• **STATED GOAL**: Rewrite the entries below, replacing "darktable history" with "editing history" throughout and leaving everything else unchanged.

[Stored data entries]
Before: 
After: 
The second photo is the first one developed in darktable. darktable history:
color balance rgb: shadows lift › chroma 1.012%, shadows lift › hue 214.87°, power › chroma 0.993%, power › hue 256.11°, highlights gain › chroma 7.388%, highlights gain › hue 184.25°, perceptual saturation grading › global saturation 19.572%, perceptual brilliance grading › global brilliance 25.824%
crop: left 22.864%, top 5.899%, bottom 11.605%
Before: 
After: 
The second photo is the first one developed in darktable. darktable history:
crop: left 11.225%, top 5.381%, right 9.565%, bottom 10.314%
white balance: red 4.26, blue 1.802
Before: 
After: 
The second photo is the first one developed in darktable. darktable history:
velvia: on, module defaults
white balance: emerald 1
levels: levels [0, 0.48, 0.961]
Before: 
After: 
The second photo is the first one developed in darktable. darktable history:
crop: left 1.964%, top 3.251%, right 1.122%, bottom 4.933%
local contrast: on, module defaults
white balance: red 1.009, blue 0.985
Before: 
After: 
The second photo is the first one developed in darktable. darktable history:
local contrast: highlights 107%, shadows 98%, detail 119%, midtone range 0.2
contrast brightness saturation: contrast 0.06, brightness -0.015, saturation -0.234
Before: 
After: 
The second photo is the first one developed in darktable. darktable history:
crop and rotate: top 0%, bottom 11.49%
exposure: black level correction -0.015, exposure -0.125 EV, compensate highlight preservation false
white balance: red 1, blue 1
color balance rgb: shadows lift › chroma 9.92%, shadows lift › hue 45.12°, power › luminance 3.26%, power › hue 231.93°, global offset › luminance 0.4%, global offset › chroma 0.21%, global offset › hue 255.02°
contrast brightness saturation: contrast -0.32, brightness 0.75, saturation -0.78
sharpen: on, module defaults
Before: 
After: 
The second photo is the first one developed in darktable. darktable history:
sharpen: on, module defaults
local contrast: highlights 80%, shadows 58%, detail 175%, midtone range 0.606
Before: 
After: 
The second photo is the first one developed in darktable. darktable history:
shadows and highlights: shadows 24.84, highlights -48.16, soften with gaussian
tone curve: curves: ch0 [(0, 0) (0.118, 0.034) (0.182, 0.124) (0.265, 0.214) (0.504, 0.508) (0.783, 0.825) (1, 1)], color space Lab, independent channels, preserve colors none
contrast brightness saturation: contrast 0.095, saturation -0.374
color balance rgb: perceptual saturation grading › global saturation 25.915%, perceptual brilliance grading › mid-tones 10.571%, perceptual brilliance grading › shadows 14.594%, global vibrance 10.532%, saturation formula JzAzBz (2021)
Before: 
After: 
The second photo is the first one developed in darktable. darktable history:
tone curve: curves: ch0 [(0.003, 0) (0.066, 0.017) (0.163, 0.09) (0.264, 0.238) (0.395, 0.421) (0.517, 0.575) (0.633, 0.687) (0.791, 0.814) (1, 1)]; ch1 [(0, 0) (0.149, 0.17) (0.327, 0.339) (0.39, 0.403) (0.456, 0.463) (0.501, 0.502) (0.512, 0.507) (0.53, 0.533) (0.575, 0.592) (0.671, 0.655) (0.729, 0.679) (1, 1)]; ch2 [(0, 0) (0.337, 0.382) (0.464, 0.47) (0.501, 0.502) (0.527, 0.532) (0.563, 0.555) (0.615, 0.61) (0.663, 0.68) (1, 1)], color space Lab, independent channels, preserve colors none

• **ANSWER FOR THE TASK**:
Before: 
After: 
The second photo is the first one developed in darktable. editing history:
color balance rgb: shadows lift › chroma 1.012%, shadows lift › hue 214.87°, power › chroma 0.993%, power › hue 256.11°, highlights gain › chroma 7.388%, highlights gain › hue 184.25°, perceptual saturation grading › global saturation 19.572%, perceptual brilliance grading › global brilliance 25.824%
crop: left 22.864%, top 5.899%, bottom 11.605%
Before: 
After: 
The second photo is the first one developed in darktable. editing history:
crop: left 11.225%, top 5.381%, right 9.565%, bottom 10.314%
white balance: red 4.26, blue 1.802
Before: 
After: 
The second photo is the first one developed in darktable. editing history:
velvia: on, module defaults
white balance: emerald 1
levels: levels [0, 0.48, 0.961]
Before: 
After: 
The second photo is the first one developed in darktable. editing history:
crop: left 1.964%, top 3.251%, right 1.122%, bottom 4.933%
local contrast: on, module defaults
white balance: red 1.009, blue 0.985
Before: 
After: 
The second photo is the first one developed in darktable. editing history:
local contrast: highlights 107%, shadows 98%, detail 119%, midtone range 0.2
contrast brightness saturation: contrast 0.06, brightness -0.015, saturation -0.234
Before: 
After: 
The second photo is the first one developed in darktable. editing history:
crop and rotate: top 0%, bottom 11.49%
exposure: black level correction -0.015, exposure -0.125 EV, compensate highlight preservation false
white balance: red 1, blue 1
color balance rgb: shadows lift › chroma 9.92%, shadows lift › hue 45.12°, power › luminance 3.26%, power › hue 231.93°, global offset › luminance 0.4%, global offset › chroma 0.21%, global offset › hue 255.02°
contrast brightness saturation: contrast -0.32, brightness 0.75, saturation -0.78
sharpen: on, module defaults
Before: 
After: 
The second photo is the first one developed in darktable. editing history:
sharpen: on, module defaults
local contrast: highlights 80%, shadows 58%, detail 175%, midtone range 0.606
Before: 
After: 
The second photo is the first one developed in darktable. editing history:
shadows and highlights: shadows 24.84, highlights -48.16, soften with gaussian
tone curve: curves: ch0 [(0, 0) (0.118, 0.034) (0.182, 0.124) (0.265, 0.214) (0.504, 0.508) (0.783, 0.825) (1, 1)], color space Lab, independent channels, preserve colors none
contrast brightness saturation: contrast 0.095, saturation -0.374
color balance rgb: perceptual saturation grading › global saturation 25.915%, perceptual brilliance grading › mid-tones 10.571%, perceptual brilliance grading › shadows 14.594%, global vibrance 10.532%, saturation formula JzAzBz (2021)
Before: 
After: 
The second photo is the first one developed in darktable. editing history:
tone curve: curves: ch0 [(0.003, 0) (0.066, 0.017) (0.163, 0.09) (0.264, 0.238) (0.395, 0.421) (0.517, 0.575) (0.633, 0.687) (0.791, 0.814) (1, 1)]; ch1 [(0, 0) (0.149, 0.17) (0.327, 0.339) (0.39, 0.403) (0.456, 0.463) (0.501, 0.502) (0.512, 0.507) (0.53, 0.533) (0.575, 0.592) (0.671, 0.655) (0.729, 0.679) (1, 1)]; ch2 [(0, 0) (0.337, 0.382) (0.464, 0.47) (0.501, 0.502) (0.527, 0.532) (0.563, 0.555) (0.615, 0.61) (0.663, 0.68) (1, 1)], color space Lab, independent channels, preserve colors none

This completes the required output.